Please repeat the listing below word for word, line by line.
_ _ _ _ _
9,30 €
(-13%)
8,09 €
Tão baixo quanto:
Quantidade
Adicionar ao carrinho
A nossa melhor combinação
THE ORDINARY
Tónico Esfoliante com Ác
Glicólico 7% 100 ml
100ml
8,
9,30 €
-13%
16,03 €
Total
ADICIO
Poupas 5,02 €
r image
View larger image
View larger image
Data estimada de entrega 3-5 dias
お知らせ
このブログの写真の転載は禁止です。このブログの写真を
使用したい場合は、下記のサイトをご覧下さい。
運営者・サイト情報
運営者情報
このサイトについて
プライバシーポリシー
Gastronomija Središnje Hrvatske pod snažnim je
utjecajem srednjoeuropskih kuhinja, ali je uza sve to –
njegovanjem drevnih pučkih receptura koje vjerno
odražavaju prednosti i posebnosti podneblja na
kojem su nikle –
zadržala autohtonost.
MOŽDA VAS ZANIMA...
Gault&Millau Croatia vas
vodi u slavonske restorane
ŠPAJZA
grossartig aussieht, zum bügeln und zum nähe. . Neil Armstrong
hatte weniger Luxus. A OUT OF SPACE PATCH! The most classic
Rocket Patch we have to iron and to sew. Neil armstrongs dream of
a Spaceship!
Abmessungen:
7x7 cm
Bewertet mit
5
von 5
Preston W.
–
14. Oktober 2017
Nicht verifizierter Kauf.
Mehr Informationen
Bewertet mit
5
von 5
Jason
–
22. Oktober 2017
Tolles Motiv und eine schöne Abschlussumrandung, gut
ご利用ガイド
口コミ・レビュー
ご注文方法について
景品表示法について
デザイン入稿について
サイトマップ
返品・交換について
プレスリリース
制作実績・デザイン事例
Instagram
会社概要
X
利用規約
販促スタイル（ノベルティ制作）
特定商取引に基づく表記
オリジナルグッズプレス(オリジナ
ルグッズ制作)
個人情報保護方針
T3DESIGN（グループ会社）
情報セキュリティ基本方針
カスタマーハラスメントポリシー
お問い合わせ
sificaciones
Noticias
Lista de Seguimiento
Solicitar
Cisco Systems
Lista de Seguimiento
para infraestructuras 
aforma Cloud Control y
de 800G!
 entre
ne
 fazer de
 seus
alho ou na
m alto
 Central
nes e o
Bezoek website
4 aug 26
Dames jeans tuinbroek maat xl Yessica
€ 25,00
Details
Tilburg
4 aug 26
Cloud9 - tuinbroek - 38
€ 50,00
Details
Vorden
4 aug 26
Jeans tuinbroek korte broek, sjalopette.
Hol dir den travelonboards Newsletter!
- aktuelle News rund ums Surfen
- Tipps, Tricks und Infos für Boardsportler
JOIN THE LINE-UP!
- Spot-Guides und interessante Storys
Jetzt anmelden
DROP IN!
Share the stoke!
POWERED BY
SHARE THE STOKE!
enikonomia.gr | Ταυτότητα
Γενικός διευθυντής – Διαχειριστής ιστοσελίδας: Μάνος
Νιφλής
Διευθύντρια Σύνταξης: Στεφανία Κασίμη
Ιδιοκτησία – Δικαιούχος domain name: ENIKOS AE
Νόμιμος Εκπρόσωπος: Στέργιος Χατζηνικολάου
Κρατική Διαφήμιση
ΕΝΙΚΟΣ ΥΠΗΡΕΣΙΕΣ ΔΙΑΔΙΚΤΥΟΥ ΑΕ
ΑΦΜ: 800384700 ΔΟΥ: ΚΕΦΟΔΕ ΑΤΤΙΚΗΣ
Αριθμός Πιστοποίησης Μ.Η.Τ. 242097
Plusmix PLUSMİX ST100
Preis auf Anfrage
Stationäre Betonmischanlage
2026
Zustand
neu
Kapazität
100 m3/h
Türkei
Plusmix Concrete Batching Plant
_ _ _ _ _
» Task solution
9,30 €
(-13%)
8,09 €
Tão baixo quanto:
Quantidade
Adicionar ao carrinho
A nossa melhor combinação
THE ORDINARY
Tónico Esfoliante com Ác
Glicólico 7% 100 ml
100ml
8,
9,30 €
-13%
16,03 €
Total
ADICIO
Poupas 5,02 €
r image
View larger image
View larger image
Data estimada de entrega 3-5 dias
お知らせ
このブログの写真の転載は禁止です。このブログの写真を
使用したい場合は、下記のサイトをご覧下さい。
運営者・サイト情報
運営者情報
このサイトについて
プライバシーポリシー
Gastronomija Središnje Hrvatske pod snažnim je
utjecajem srednjoeuropskih kuhinja, ali je uza sve to –
njegovanjem drevnih pučkih receptura koje vjerno
odražavaju prednosti i posebnosti podneblja na
kojem su nikle –
zadržala autohtonost.
MOŽDA VAS ZANIMA...
Gault&Millau Croatia vas
vodi u slavonske restorane
ŠPAJZA
grossartig aussieht, zum bügeln und zum nähe. . Neil Armstrong
hatte weniger Luxus. A OUT OF SPACE PATCH! The most classic
Rocket Patch we have to iron and to sew. Neil armstrongs dream of
a Spaceship!
Abmessungen:
7x7 cm
Bewertet mit
5
von 5
Preston W.
–
14. Oktober 2017
Nicht verifizierter Kauf.
Mehr Informationen
Bewertet mit
5
von 5
Jason
–
22. Oktober 2017
Tolles Motiv und eine schöne Abschlussumrandung, gut
ご利用ガイド
口コミ・レビュー
ご注文方法について
景品表示法について
デザイン入稿について
サイトマップ
返品・交換について
プレスリリース
制作実績・デザイン事例
Instagram
会社概要
X
利用規約
販促スタイル（ノベルティ制作）
特定商取引に基づく表記
オリジナルグッズプレス(オリジナ
ルグッズ制作)
個人情報保護方針
T3DESIGN（グループ会社）
情報セキュリティ基本方針
カスタマーハラスメントポリシー
お問い合わせ
sificaciones
Noticias
Lista de Seguimiento
Solicitar
Cisco Systems
Lista de Seguimiento
para infraestructuras 
aforma Cloud Control y
de 800G!
 entre
ne
 fazer de
 seus
alho ou na
m alto
 Central
nes e o
Bezoek website
4 aug 26
Dames jeans tuinbroek maat xl Yessica
€ 25,00
Details
Tilburg
4 aug 26
Cloud9 - tuinbroek - 38
€ 50,00
Details
Vorden
4 aug 26
Jeans tuinbroek korte broek, sjalopette.
Hol dir den travelonboards Newsletter!
- aktuelle News rund ums Surfen
- Tipps, Tricks und Infos für Boardsportler
JOIN THE LINE-UP!
- Spot-Guides und interessante Storys
Jetzt anmelden
DROP IN!
Share the stoke!
POWERED BY
SHARE THE STOKE!
enikonomia.gr | Ταυτότητα
Γενικός διευθυντής – Διαχειριστής ιστοσελίδας: Μάνος
Νιφλής
Διευθύντρια Σύνταξης: Στεφανία Κασίμη
Ιδιοκτησία – Δικαιούχος domain name: ENIKOS AE
Νόμιμος Εκπρόσωπος: Στέργιος Χατζηνικολάου
Κρατική Διαφήμιση
ΕΝΙΚΟΣ ΥΠΗΡΕΣΙΕΣ ΔΙΑΔΙΚΤΥΟΥ ΑΕ
ΑΦΜ: 800384700 ΔΟΥ: ΚΕΦΟΔΕ ΑΤΤΙΚΗΣ
Αριθμός Πιστοποίησης Μ.Η.Τ. 242097
Plusmix PLUSMİX ST100
Preis auf Anfrage
Stationäre Betonmischanlage
2026
Zustand
neu
Kapazität
100 m3/h
Türkei
Plusmix Concrete Batching Plant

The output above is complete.